Pirate's Gift/dream theory
Cal McInvale
godot at rt66.com
Sun May 28 20:00:25 CDT 1995
<Dkipen at aol.com> writes:
>It's always amazed me that St. Elsewhere could explain away its entire
>multi-season run as the dream of an idiot child and draw accolades for formal
>innovation, when years before another show had plotted itself into a corner
>and extricated itself brilliantly using precisely the same gambit, and people
>couldn't whale on it hard enough. Ok, so it was Dallas, but even so....
Critics had wildly praised St. Elswhere for years. They had written
*themselves* into a corner & were not about to go back on there own
criticisms. There were a few brave souls (Rosenberg, I think) who bagged
on this "dream" premise. It is *always* a cheap thing to do to the reader
(see Gardner, "On Becoming A Novelist"), not unlike the famous twists some
stories have. (My favorite: two intrepid souls leave a dying planet and
crash land on a green, lush, fertile world. And their names turn out to be
Adam and Eve....gag!)

[WHAT TO PRODUCE]
Resume the newsgroup post about the St. Elsewhere "dream" ending, writing on from its last sentence.

[DATASET RECORDS]
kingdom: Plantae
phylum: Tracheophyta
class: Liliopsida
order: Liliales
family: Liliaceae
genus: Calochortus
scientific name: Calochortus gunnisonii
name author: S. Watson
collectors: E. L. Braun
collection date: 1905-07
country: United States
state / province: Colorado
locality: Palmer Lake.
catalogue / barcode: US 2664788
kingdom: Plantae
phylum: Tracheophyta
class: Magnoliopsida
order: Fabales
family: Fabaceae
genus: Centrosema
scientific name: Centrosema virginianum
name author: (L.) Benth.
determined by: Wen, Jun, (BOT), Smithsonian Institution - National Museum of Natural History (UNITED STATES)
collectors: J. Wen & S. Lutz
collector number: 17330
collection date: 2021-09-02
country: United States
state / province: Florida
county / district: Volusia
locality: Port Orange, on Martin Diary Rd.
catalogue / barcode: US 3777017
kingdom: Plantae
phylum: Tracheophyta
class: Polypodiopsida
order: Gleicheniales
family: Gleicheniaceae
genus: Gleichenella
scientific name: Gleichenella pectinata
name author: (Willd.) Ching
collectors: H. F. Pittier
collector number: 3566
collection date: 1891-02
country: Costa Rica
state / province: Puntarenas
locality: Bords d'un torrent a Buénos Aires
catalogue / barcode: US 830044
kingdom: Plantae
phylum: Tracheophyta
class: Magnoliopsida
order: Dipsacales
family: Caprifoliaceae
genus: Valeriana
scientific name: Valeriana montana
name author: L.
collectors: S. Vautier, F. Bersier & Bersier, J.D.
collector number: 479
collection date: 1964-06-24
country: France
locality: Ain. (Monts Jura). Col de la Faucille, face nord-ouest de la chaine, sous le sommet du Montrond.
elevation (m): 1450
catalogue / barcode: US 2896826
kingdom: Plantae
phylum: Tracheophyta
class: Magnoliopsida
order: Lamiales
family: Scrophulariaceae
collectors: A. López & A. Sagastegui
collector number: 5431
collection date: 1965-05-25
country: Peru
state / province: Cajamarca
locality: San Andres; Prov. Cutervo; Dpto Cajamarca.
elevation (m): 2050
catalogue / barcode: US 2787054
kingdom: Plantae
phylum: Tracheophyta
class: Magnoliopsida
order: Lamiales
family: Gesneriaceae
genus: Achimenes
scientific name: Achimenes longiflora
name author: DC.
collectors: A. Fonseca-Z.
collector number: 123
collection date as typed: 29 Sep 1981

[EXPECTED ANSWER]
>Unrelated remora thought #1: Pynchon is the soul of graciousness when he's
>recommending Oakley Hall, John LeCarre, Kerouac et al in the Bindownso
>introduction, or assorted new fiction in his jacket blurbs, or Dickinson,
>Rilke and other uncopyrighted panjandra in his fiction, but WHAT WRITERS
>CAN'T HE STAND? Or if he can't say anything nice, does he just keep mum? (Mum
>must be the original kept woman...)
Perhaps TP subscribes to something John Irving once said, that there are
plenty of would-be novelists who become critics & bag on successful writers
for silly reasons; Irving thus resolved not to write negative reviews. If
he did not like a book, he would decline to review it. It is an approach
that is also taken by Vonnegut, I believe, and a small number of other
folks. It's a good idea, I think... It is very helpful knowing which
writers Pynchon likes, which ones may have influenced him. What difference
does it make which ones he dislikes?
Maybe the real question here is: is it the novelist's job to criticize
other novelists? I don't think so. Myself, I quit writing book reviews
years ago, giving up a comparatively lucrative mode of freelance writing,
because I don't want to contribute to the morass of what I call
non-literary criticism.
>Unrelated remora thought #2: Has any writer ever used the ellipsis to as
>great effect as TRP? What Amherst Em did for the dash -- with which Tom no
>slouch, neither -- the Glen Cove cyclone for those three little turds...
Kerouac allegedly tried to make extensive use of ellipses and dashes in his
works, only to have editors do away with them. Thomas Bernhart, I believe,
makes extensive use of ellipses in some of his novels.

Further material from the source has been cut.